§ How to complete this task: Recast the data from the line containing "How many categories are shown in the chart?" through the end of the data as a Markdown table with the columns Row and Line, numbering each row. Omit blank lines and pictures.
----- Data to use -----
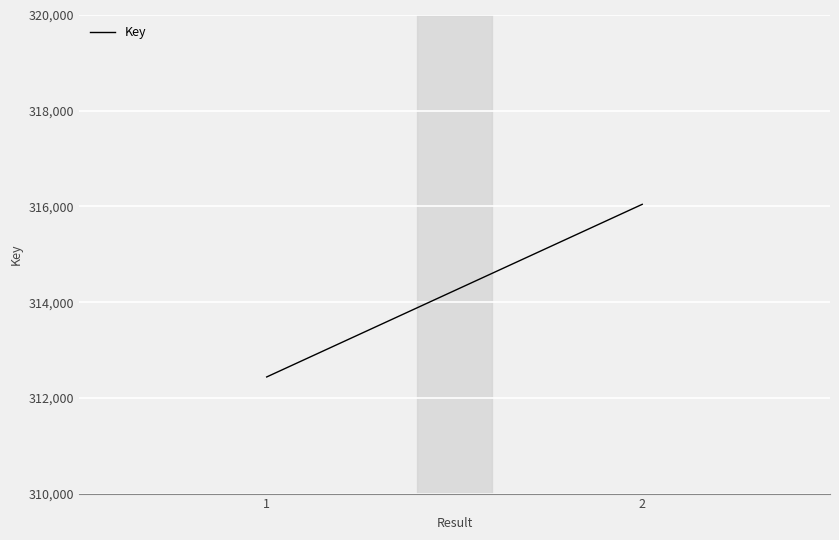

What is the sum of all values?

1256962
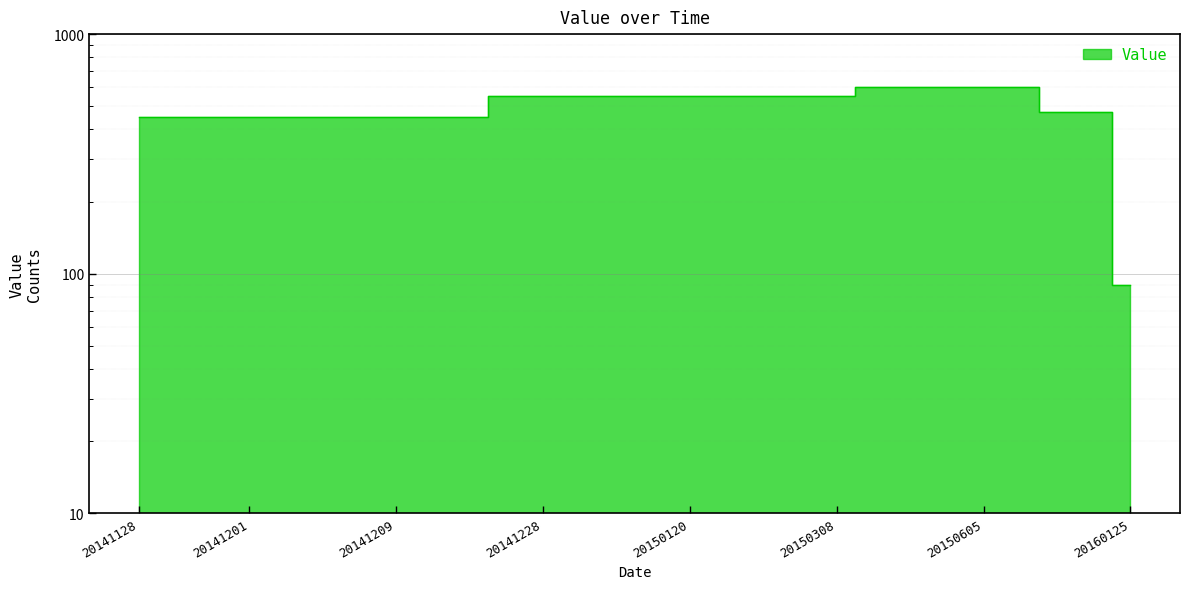

What is the smallest value displayed?

90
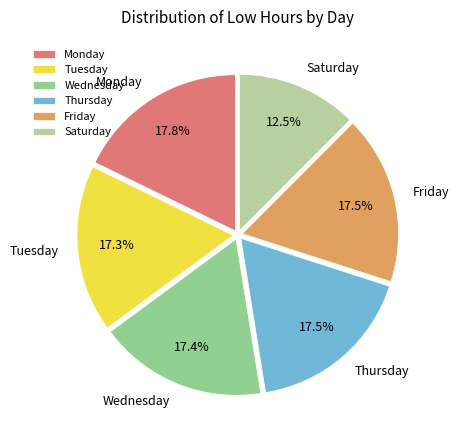

Is there a majority slice in this chart?

No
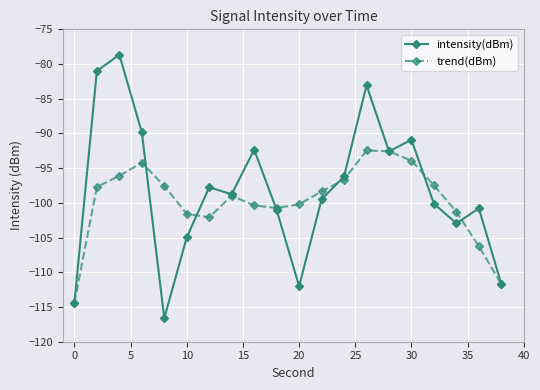

What is the value of the trend(dBm) point at the 3rd from the left?

-96.1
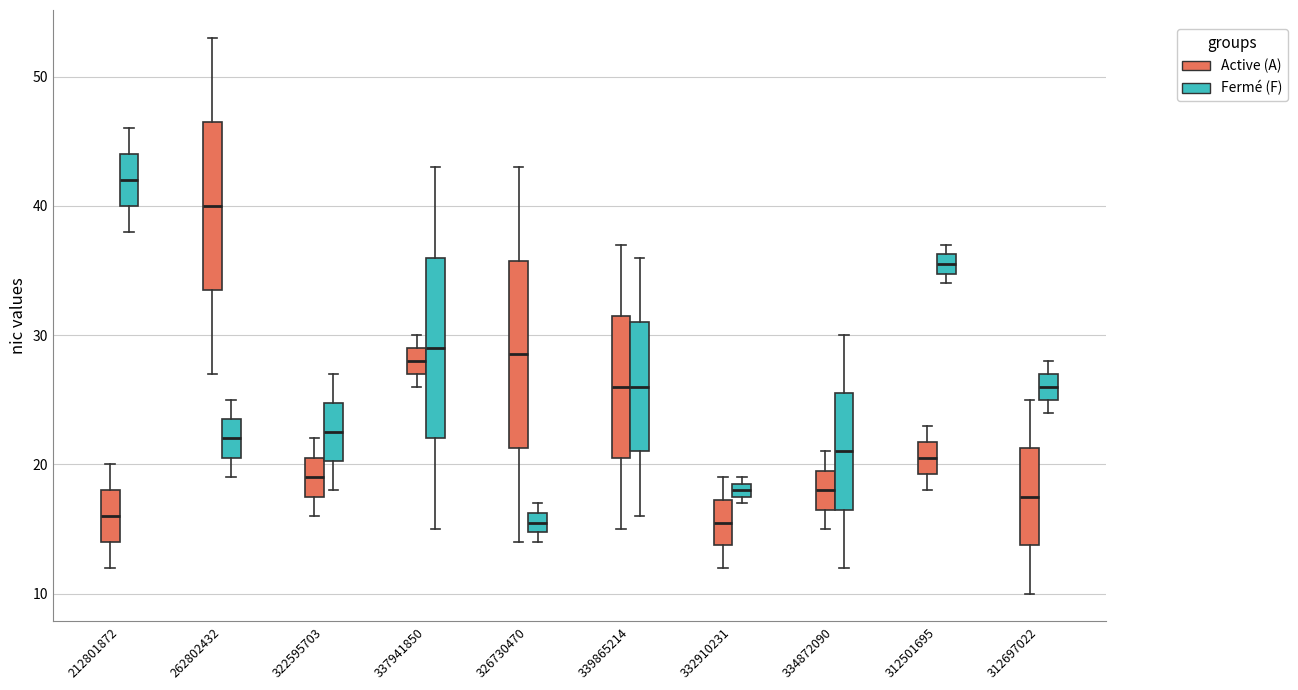

Where does the median line of the box for 312501695 (Active (A)) sit on the y-axis? The values are not printed on the chart, so give them approximately, as read against the axis.

21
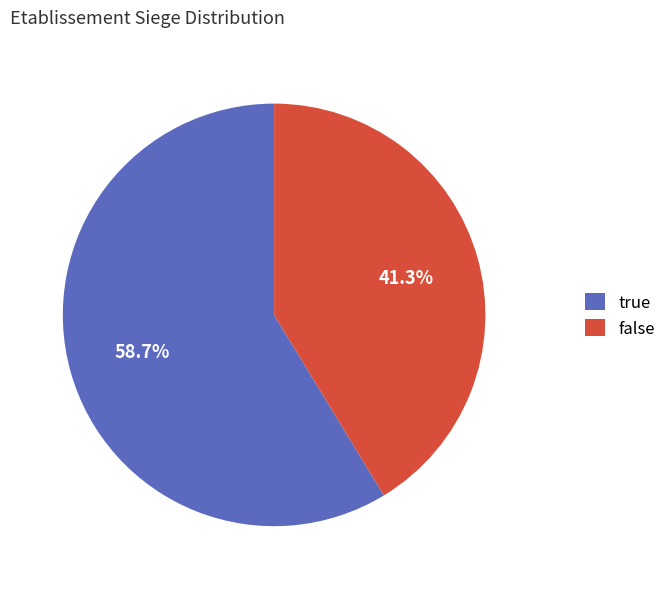

What portion of the pie excludes false?

58.7%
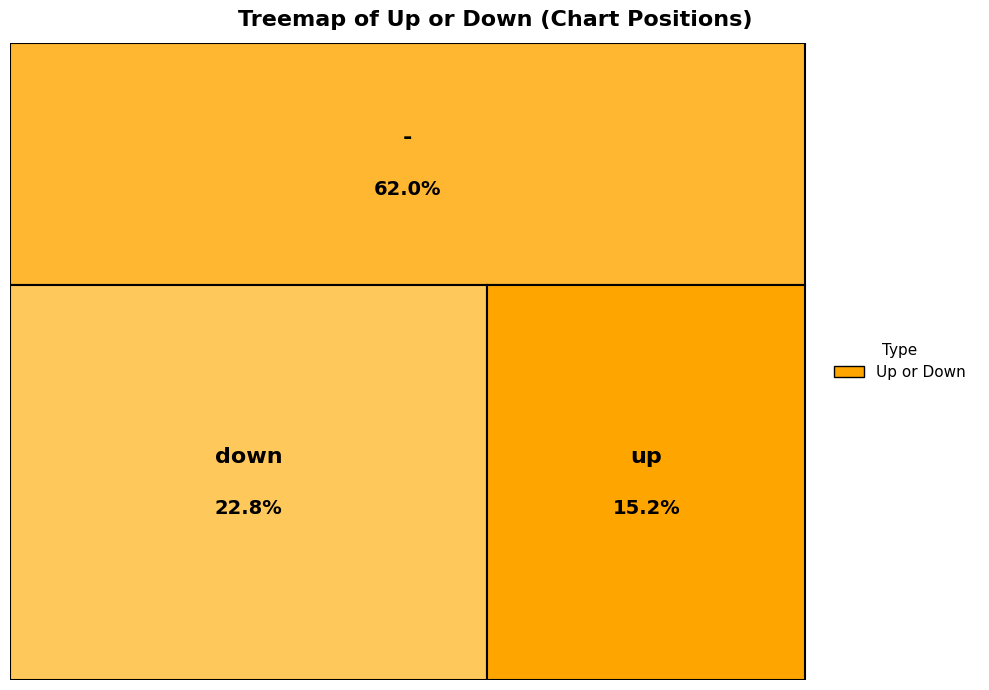

The up slice represents 15% of the pie. True or false?

True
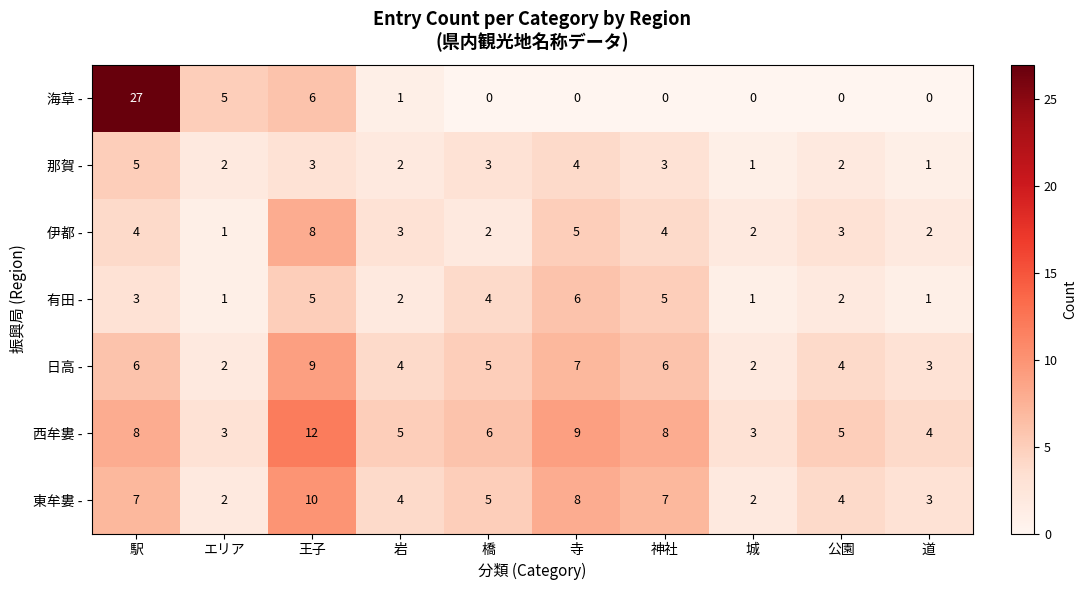

What is the total value across all series at 駅?

60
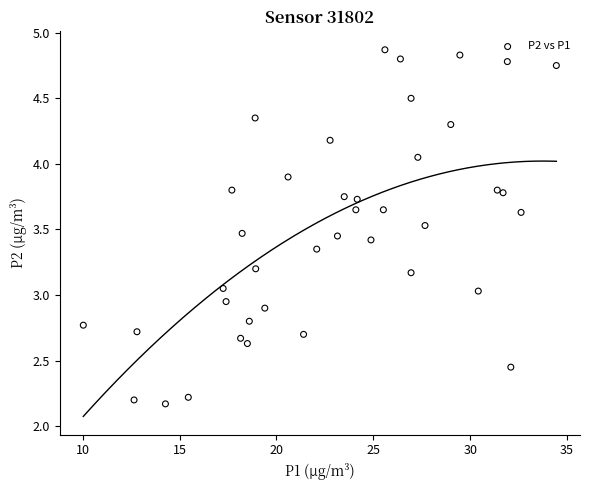

What is the range of X values (max minus min)?

24.4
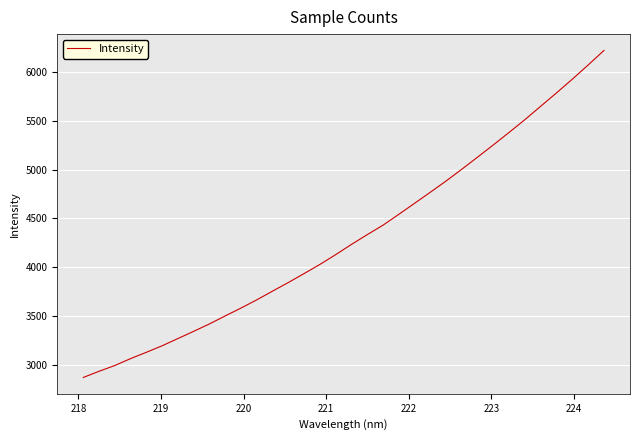

What is the greatest value displayed?

6218.2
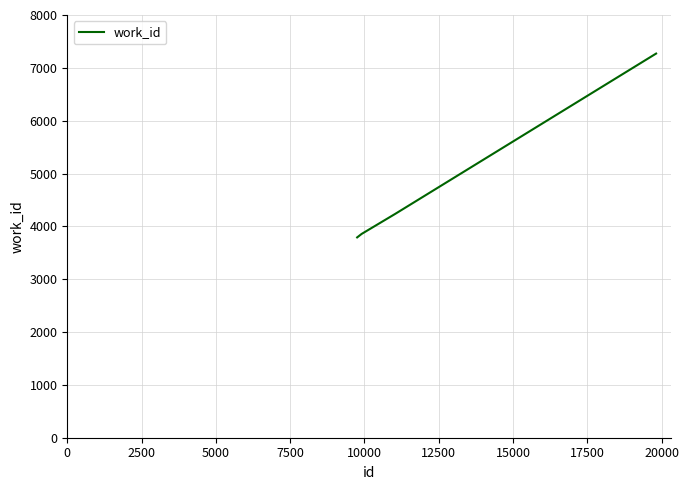

What is the average value?

4789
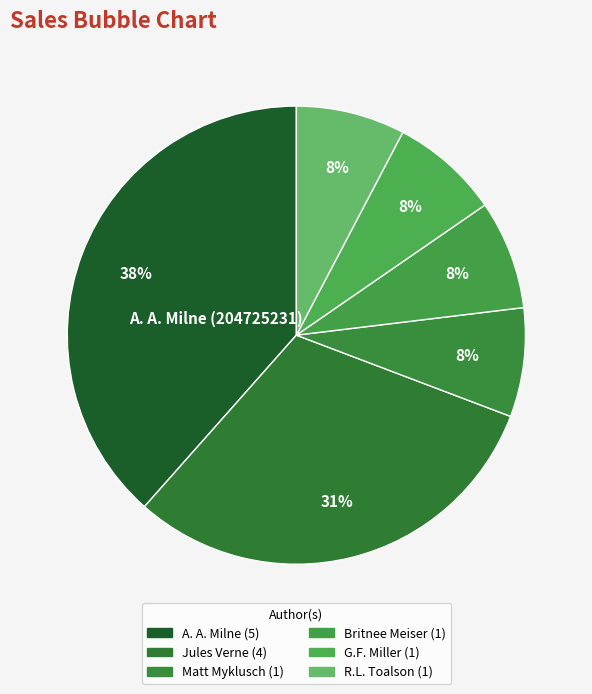

How many slices are in this pie chart?

6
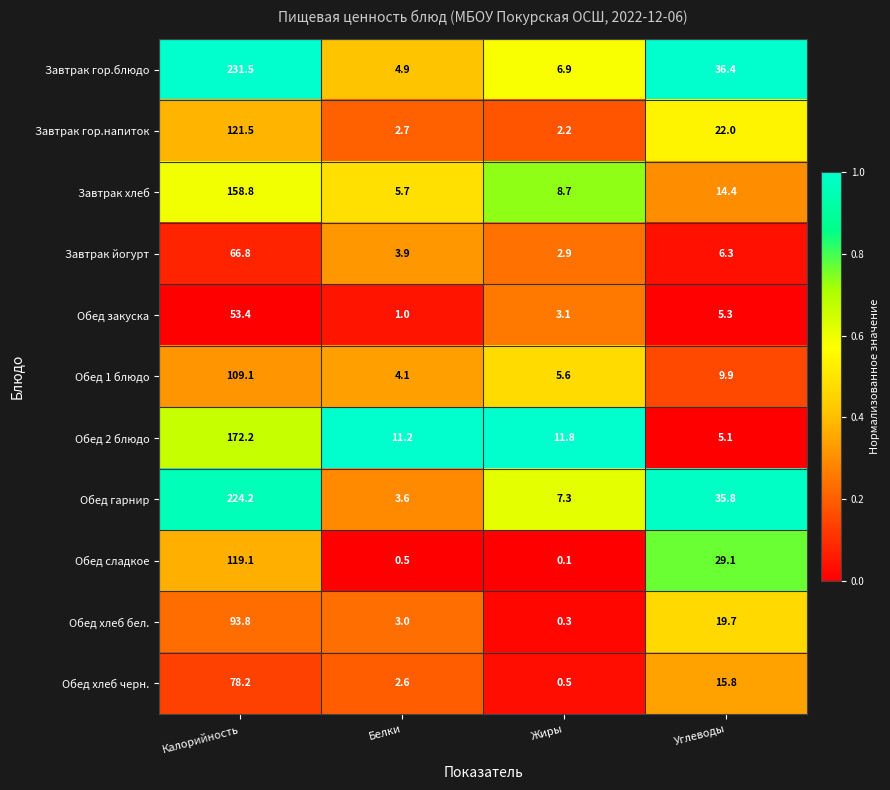

Rank the series by their maximum value, from lowest to highest.

Обед закуска, Завтрак йогурт, Обед хлеб черн., Обед хлеб бел., Обед 1 блюдо, Обед сладкое, Завтрак гор.напиток, Завтрак хлеб, Обед 2 блюдо, Обед гарнир, Завтрак гор.блюдо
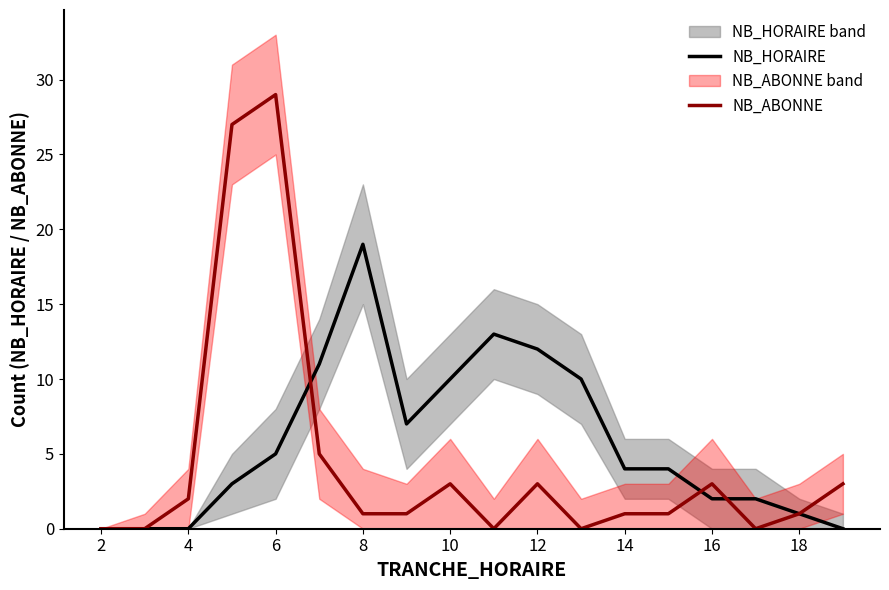

How many categories are shown in the chart?

18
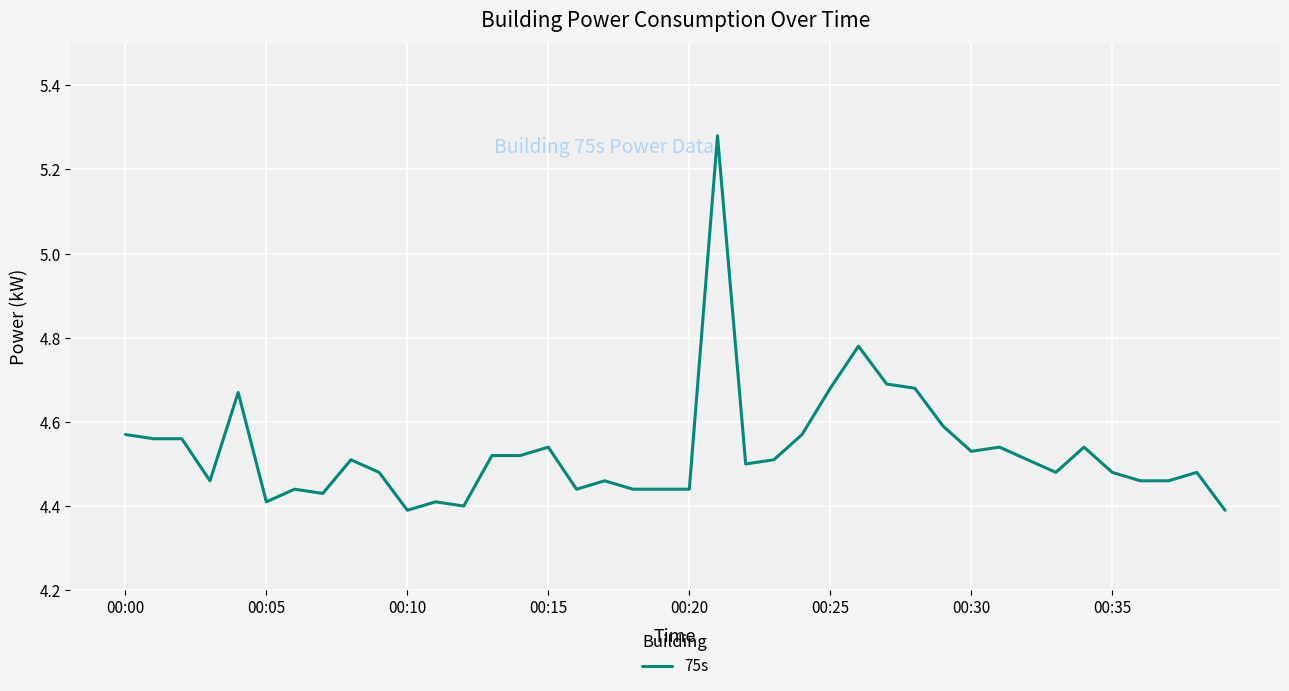

What is the difference between the maximum and minimum values?

0.9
-----
§ Worked solution:
| Row | Line |
|---|---|
| 1 | How many categories are shown in the chart? |
| 2 | 18 |
| 3 | What is the difference between the maximum and minimum values? |
| 4 | 0.9 |